Regia di Béla Tarr vedi scheda film
Bela Tarr o lo ami o lo detesti; non esistono vie di mezzo. Io, anche in considerazione della mia foto-profilo, non do adito a dubbi! “Perdizione” è ancora una volta una pellicola sulle miserie dell’uomo e l’ossessivo perseverare del regista ungherese su questo concetto è forse l’unico suo limite. “Perdizione” è il film della svolta e forse della maturità artistica; da qui in poi il suo stile diventerà inconfondibile e personalissimo. Satantago, Le armonie di Werkmeister, L'uomo di Londra. “Perdizione” è un capolavoro della fotografia, dell’inquadratura. In almeno due piani sequenza è geniale e, a mio parere irraggiungibile: che siano Medvigy o Kelemen i direttori della fotografia. La sua fotografia è statico-dinamica, la luce sempre come DEVE essere: si parte da un’inquadratura fissa e il movimento di macchina da presa propone una sequenza impressionante e ininterrotta di tante foto d’arte. Prendete il piano sequenza di Kerrer davanti al commissariato di Polizia. Per me lo stato dell’arte. Prendete il tristissimo amplesso che “chiude” con il pianoforte. Un esempio da manuale. Semplici e rugosi muri, pioggia sui vetri. “Lui” rende tutto d’intensa bellezza.
Veniamo ai contenuti. Con i limiti di cui in premessa anche in questa pellicola troviamo i soliti elementi ricorrenti: La finestra, il bar, la fisarmonica, le ventole, il gesto consolatorio del bere. I carrelli della teleferica che trasportano chissà cosa in un ritmico e perpetuo andirivieni, forse tante esistenze vuote, tutte uguali. L’amore (meglio dire la passione) unica umana consolazione ancora una volta vinto dagli eventi, abbattuto. Effimero....e diviene perdizione o forse meglio, come in locandina, dannazione. I dialoghi sono ridotti all’osso, spesso abbastanza ermetici, a tratti con citazioni bibliche ma v’invito a seguire la dichiarazione di Kerrer all’amata (meglio dire desiderata) “In te si apre un passaggio unico e abbagliante che porta ad un mondo per me irraggiungibile……”.
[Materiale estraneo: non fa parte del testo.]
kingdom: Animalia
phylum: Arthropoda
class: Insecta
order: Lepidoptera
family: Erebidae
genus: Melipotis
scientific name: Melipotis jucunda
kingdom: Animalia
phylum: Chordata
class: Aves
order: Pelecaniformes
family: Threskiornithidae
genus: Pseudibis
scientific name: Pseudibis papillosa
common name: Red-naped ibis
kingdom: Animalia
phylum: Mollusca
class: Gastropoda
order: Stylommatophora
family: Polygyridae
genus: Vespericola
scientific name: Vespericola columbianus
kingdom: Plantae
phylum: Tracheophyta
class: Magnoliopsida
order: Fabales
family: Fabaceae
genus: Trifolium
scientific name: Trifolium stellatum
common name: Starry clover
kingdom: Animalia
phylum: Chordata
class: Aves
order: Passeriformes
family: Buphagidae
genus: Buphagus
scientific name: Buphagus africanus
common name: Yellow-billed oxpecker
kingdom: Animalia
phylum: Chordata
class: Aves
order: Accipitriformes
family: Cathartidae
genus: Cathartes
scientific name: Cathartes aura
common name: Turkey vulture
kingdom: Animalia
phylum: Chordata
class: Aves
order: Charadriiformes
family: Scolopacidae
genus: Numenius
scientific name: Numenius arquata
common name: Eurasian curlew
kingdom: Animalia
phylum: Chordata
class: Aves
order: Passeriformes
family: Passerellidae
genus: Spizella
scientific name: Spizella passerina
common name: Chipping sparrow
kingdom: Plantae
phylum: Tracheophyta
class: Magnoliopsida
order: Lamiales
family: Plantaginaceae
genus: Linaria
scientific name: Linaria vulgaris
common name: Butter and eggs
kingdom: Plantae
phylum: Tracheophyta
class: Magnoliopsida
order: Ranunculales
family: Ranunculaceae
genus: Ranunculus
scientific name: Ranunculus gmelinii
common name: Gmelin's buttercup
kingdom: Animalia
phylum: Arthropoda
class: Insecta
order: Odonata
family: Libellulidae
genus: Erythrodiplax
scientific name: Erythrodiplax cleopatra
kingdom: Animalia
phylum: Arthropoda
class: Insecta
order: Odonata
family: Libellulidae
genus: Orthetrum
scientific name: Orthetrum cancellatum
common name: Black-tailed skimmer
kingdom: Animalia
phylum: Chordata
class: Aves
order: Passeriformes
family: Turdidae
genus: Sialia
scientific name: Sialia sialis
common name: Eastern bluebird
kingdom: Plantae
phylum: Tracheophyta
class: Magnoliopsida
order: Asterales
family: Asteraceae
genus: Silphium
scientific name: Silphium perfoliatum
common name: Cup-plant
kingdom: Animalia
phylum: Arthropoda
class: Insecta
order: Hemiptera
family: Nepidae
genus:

Nenie popolari accompagnano il ballo nella sala del Titanik Bar, poi la conseguente desolazione, il disordine, la sporcizia. Un “poeta” pesta furiosamente i piedi sul pavimento, forse l’unico sfogo alla sua sconfitta affettiva ed esistenziale. Un ultimo colpo di coda, di onestà, (o di vendetta?) di Kerrer al commissariato di polizia, poi il ritorno ad un primordiale mondo animale, dove si confronta alla pari con il rabbioso abbaiare di un cane. Forse un ritorno alle origini dell'uomo. Si chiude con il fango. Non è forse il migliore Tarr ma resta, a mio personalissimo parere, grande cinema. Scusate la lungaggine ma, quando scrivo di “lui”, perdo il controllo delle dita!